Praktica's metered M42 SLR to 1/1000 — the Super TL1000, stop-down CdS TTL, manual, 1978.
The Praktica Super TL1000 is a 35mm film SLR from VEB Pentacon in Dresden, East Germany, from the late 1970s, a later Super TL variant carrying a 1/1000 top shutter speed as its name suggests. It kept the metered M42 Praktica formula and was sold widely in the UK as a budget manual SLR alongside the parallel MTL models.
It is an M42 screw-mount SLR with a focal-plane shutter offering speeds to 1/1000 plus B. The Super TL1000 uses a battery-powered CdS through-the-lens meter operated stop-down, matching a needle in the pentaprism finder after the aperture is closed with a lever. Exposure is manual only. The mechanically timed shutter fires without a battery, while the meter requires a cell to function.

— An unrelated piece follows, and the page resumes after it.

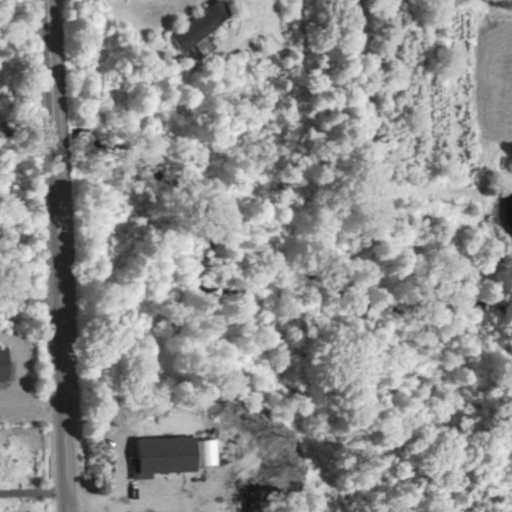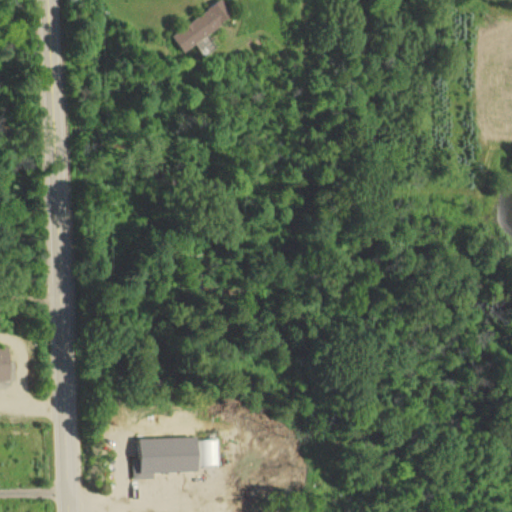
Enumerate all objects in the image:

The Super TL1000 suits students and general users wanting a rugged, inexpensive metered M42 body with a full 1/1000 range and simple manual control. It handles like its siblings, plain and durable, and runs on the same large stock of affordable M42 lenses; the dimmed metering finder and lack of automation are the usual compromises.

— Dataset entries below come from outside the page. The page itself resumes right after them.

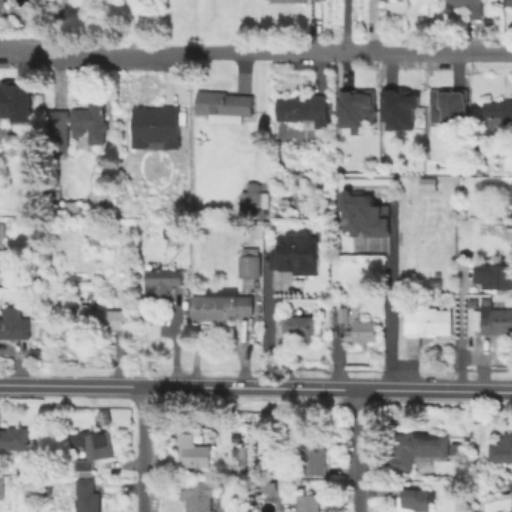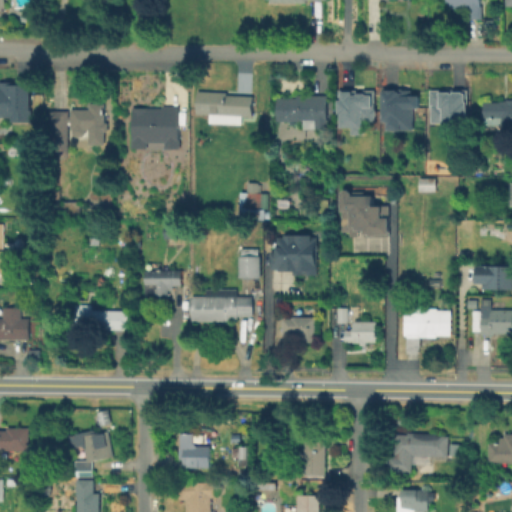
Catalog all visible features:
building: (298, 0)
building: (288, 1)
building: (509, 2)
building: (508, 3)
building: (1, 5)
building: (2, 5)
building: (467, 6)
building: (470, 7)
road: (56, 25)
road: (136, 25)
road: (343, 26)
road: (255, 51)
building: (15, 101)
building: (17, 102)
building: (222, 106)
building: (224, 106)
building: (353, 107)
building: (396, 107)
building: (397, 108)
building: (447, 108)
building: (306, 109)
building: (354, 109)
building: (301, 110)
building: (496, 111)
building: (448, 112)
building: (498, 113)
building: (80, 122)
building: (76, 125)
building: (154, 127)
building: (158, 129)
building: (427, 184)
building: (509, 193)
building: (254, 202)
building: (72, 207)
building: (366, 211)
building: (360, 215)
building: (174, 231)
building: (296, 250)
building: (8, 252)
building: (293, 253)
building: (4, 255)
building: (248, 262)
building: (250, 265)
building: (496, 272)
building: (492, 276)
building: (160, 282)
building: (162, 283)
building: (220, 305)
building: (221, 306)
building: (344, 316)
building: (98, 318)
building: (491, 318)
building: (103, 319)
building: (490, 319)
building: (12, 323)
road: (387, 323)
building: (14, 324)
building: (425, 324)
building: (423, 325)
road: (265, 327)
building: (302, 327)
building: (297, 328)
building: (360, 331)
building: (364, 333)
road: (459, 335)
road: (173, 345)
road: (480, 364)
road: (256, 388)
building: (101, 416)
building: (13, 438)
building: (15, 440)
building: (418, 448)
building: (89, 449)
road: (142, 449)
building: (418, 449)
building: (500, 449)
building: (94, 450)
building: (196, 450)
building: (502, 450)
road: (356, 451)
building: (191, 452)
building: (244, 455)
building: (313, 459)
building: (317, 459)
building: (266, 486)
building: (0, 488)
building: (2, 490)
building: (85, 495)
building: (195, 495)
building: (89, 496)
building: (196, 496)
building: (411, 499)
building: (511, 499)
building: (415, 500)
building: (307, 503)
building: (309, 503)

On the used market, check the CdS meter responds with a fresh cell and note whether the design assumed a mercury battery near 1.35V, which biases modern replacements. Fire the shutter across all speeds to detect capping or a lazy curtain, and inspect the foam light seals and mirror-damper foam for perishing. Look for prism desilvering or haze, test advance and rewind, and confirm the stop-down lever and focusing screen are sound.